Vediamo le novità: dal 2011 partono le finestre mobili e scatta un nuovo scalino con il passaggio alla “quota 96” data dalla somma tra età anagrafica ed età contributiva. Gli effetti: “Già nel 2011 saranno consistenti . Le finestre mobili”, spiega il presidente dell’INPS, “di fatto, spostano in avanti il momento del pensionamento di dodici mesi per i dipendenti e di diciotto per gli autonomi. Poi c’è il nuovo scalino”, aggiunge Mastrapasqua, “per i lavoratori dipendenti a “quota 96” che sale a “quota 97” per gli autonomi”. Nel 2013, poi, insieme all’ultimo scalino, ci sarà l’adeguamento dei coefficienti di trasformazione e dal 2015 scatterà il collegamento automatico con l’aspettativa di vita.

Il punto debole del nuovo sistema, che indubbiamente lascia maggiore spazio d’azione e libertà di scelta, è tuttavia insito nei rischi che questa prospettiva apre. Soprattutto nella capacità di gestione di questi rischi. Il primo elemento con cui fare i conti è infatti il disorientamento dei cittadini. Mastrapasqua ammette che è mancato l’impegno informativo che sarebbe stato necessario.

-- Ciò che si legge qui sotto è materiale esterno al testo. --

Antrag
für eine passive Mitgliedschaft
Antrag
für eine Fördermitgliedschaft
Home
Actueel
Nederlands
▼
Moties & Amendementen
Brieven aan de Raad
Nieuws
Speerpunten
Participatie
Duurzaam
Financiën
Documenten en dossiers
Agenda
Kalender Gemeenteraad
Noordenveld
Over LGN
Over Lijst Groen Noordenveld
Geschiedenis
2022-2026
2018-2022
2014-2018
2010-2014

E’ ora quindi di colmare le lacune. A partire dallo sforzo di raggiungere quella consapevolezza che sarà determinante per salvaguardare il salvadanaio del proprio futuro. “In Italia”, sottolinea Mastrapasqua, non si è ancora formata una cultura previdenziale”. Semplicemente perché non è mai servita prima. Ma per i giovani che andranno in pensione con il nuovo sistema contributivo sarà essenziale possedere la consapevolezza di quanto avranno messo da parte. Da integrare con la pensione complementare, da oggi sempre più importante. Per questo, afferma Mastrapasqua, “l’estratto conto Inps va curato come i risparmi in banca”.

Ma, se è vero che mettere in condizione i cittadini di agire con maggiori spazi di manovra e con maggiore responsabilità fa parte di uno Stato adulto, è anche vero che non possiamo dimenticare fronti sui quali è urgente l’intervento dello Stato: a partire dal lavoro nero. Che con all’evasione fiscale costituiscono le due gambe sulle quali una importante riforma di sistema come quella pensionistica non può camminare.

A confermarlo lo stesso presidente dell’INPS intervistato dal Corriere della Sera: “Quest’anno abbiamo scoperto, e dunque fatto emergere, circa 70 mila lavoratori completamente sconosciuti al fisco e al sistema previdenziale. Per il 2011 l’obiettivo è ambizioso, puntiamo a scovare altri 100mila lavoratori, ma è una battaglia prioritaria, perché il lavoro nero è, insieme all’evasione fiscale, la vera piaga del Paese”.